What is a Correction?
June 10, 2008
I think corrections are one of the most seriously misunderstood parts of sheepdog training for novice trainers/handlers. There's a lot to a proper correction - timing, pressure, reaction, etc. It might be helpful to stop and think about what a correction actually is. The purpose of correcting a dog is to change behavior. For example, if I correct a dog for inappropriate gripping, he should not only stop the actual in-progress bite, he should think twice about doing it again because what he was doing didn't get him what he wanted - to work unimpeded. He should also let go of the sheep and *do something different* or offer another behavior so he can start to learn a new, more appropriate pattern or habit. Many times we see ineffective corrections, where the trainer repeatedly yells "get out of that" (or some other magic phrase), and the dog just keeps on doing what he was doing, effectively teaching the dog to tune out his handler's corrections. Bad idea there (and a topic for another day)! We also see overdone corrections, where the severity of the correction is too much for the infraction - the dog shuts down instead of offering a different behavior.
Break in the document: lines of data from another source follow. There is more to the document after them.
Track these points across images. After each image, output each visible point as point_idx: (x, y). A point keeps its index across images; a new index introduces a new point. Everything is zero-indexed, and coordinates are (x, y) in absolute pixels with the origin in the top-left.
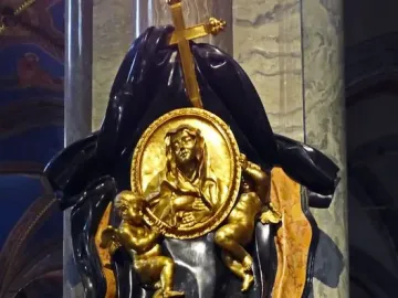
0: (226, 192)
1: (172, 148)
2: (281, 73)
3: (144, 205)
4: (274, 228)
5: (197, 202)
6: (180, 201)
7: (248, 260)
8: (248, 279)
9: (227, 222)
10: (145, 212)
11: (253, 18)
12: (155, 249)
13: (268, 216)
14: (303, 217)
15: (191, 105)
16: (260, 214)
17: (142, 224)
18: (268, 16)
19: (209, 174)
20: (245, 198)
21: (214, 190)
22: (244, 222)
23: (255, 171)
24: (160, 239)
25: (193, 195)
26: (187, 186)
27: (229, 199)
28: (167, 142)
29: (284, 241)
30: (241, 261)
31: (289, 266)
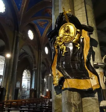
0: (74, 34)
1: (64, 29)
2: (83, 16)
3: (61, 38)
4: (83, 39)
5: (69, 37)
6: (66, 37)
7: (79, 44)
8: (79, 48)
9: (74, 39)
10: (61, 39)
11: (77, 9)
12: (63, 45)
13: (82, 37)
14: (88, 36)
15: (67, 23)
16: (80, 37)
17: (61, 41)
18: (80, 9)
19: (71, 32)
20: (77, 35)
21: (72, 34)
22: (77, 38)
23: (78, 30)
24: (64, 43)
25: (68, 35)
26: (67, 34)
27: (74, 35)
28: (63, 28)
29: (85, 41)
30: (77, 45)
31: (86, 45)
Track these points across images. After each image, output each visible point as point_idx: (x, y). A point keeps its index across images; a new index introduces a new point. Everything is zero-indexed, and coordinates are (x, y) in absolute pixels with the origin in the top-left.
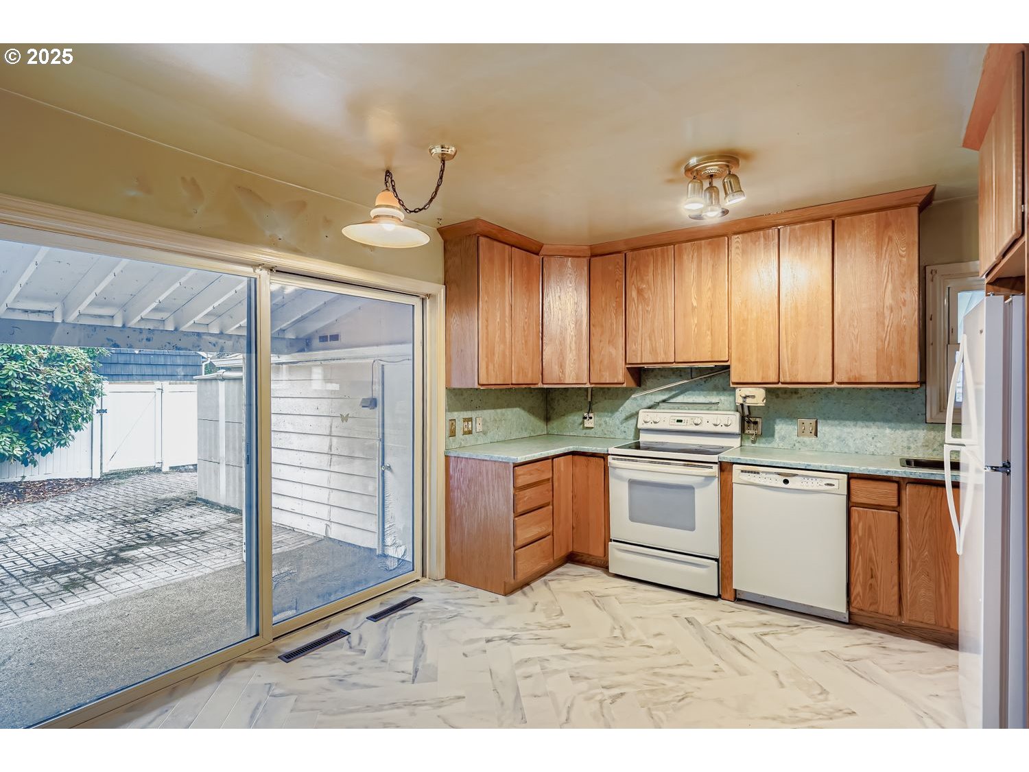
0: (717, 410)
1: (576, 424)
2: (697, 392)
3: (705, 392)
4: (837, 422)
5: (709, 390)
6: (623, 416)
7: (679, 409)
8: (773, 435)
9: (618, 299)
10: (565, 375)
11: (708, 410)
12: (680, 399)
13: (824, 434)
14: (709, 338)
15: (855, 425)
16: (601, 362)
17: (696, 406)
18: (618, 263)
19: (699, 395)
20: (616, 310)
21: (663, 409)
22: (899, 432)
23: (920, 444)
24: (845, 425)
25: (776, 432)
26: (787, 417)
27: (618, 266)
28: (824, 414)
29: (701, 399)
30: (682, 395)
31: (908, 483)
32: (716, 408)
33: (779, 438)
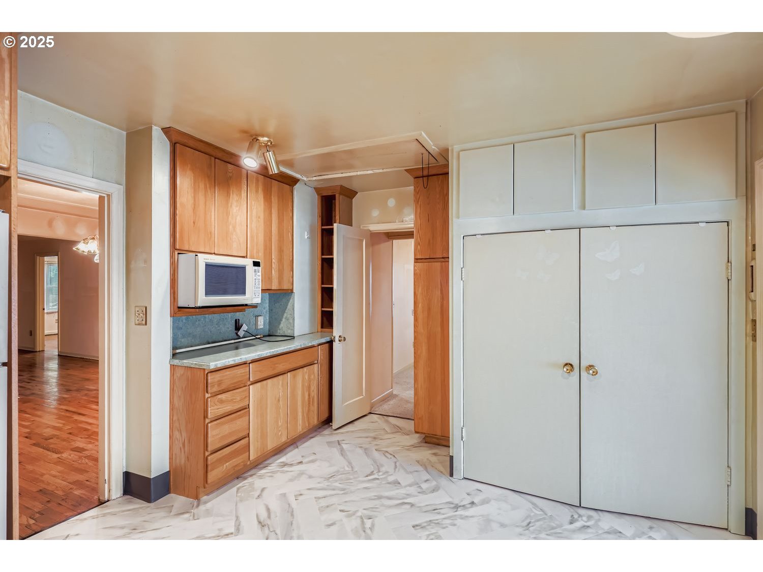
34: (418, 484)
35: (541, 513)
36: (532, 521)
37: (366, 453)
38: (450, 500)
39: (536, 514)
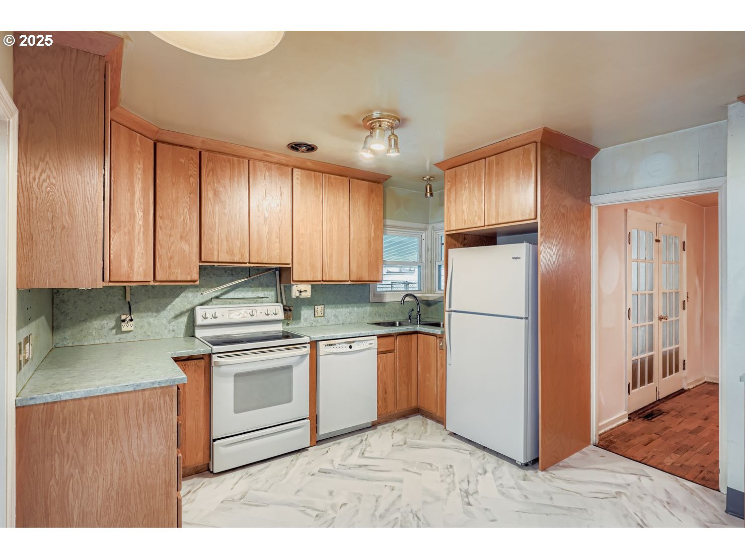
0: (262, 303)
1: (106, 330)
2: (246, 289)
3: (252, 289)
4: (334, 306)
5: (256, 287)
6: (173, 314)
7: (230, 303)
8: (300, 318)
9: (192, 196)
10: (133, 271)
11: (255, 303)
12: (231, 295)
13: (328, 314)
14: (278, 244)
15: (342, 307)
16: (171, 258)
17: (245, 301)
18: (192, 158)
19: (248, 291)
20: (190, 206)
21: (216, 304)
22: (360, 309)
23: (368, 315)
24: (338, 308)
25: (302, 315)
26: (308, 305)
27: (191, 161)
28: (328, 301)
29: (250, 294)
30: (233, 292)
31: (397, 335)
32: (261, 301)
33: (304, 320)
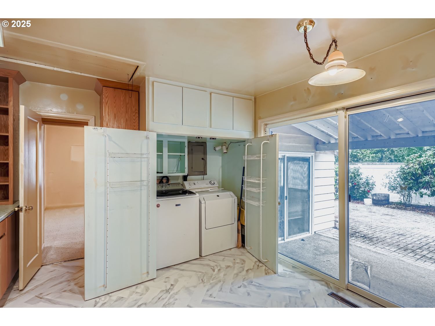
34: (134, 292)
35: (201, 273)
36: (202, 278)
37: (74, 293)
38: (161, 290)
39: (200, 275)
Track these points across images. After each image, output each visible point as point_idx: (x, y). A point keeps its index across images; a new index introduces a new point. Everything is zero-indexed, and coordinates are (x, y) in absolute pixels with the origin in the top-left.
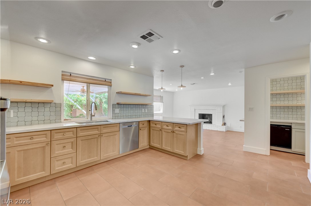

What your dog does after a correction will tell you if you're correcting effectively, so read your dog. Are you getting all three of the things you need to see in a good correction:
1. The inappropriate action stops immediately
2. The dog offers a different behavior immediately
3. The dog offers a different behavior over time
Corrections should be instructive for your dog. It may even help to think of them as *constructive* criticism.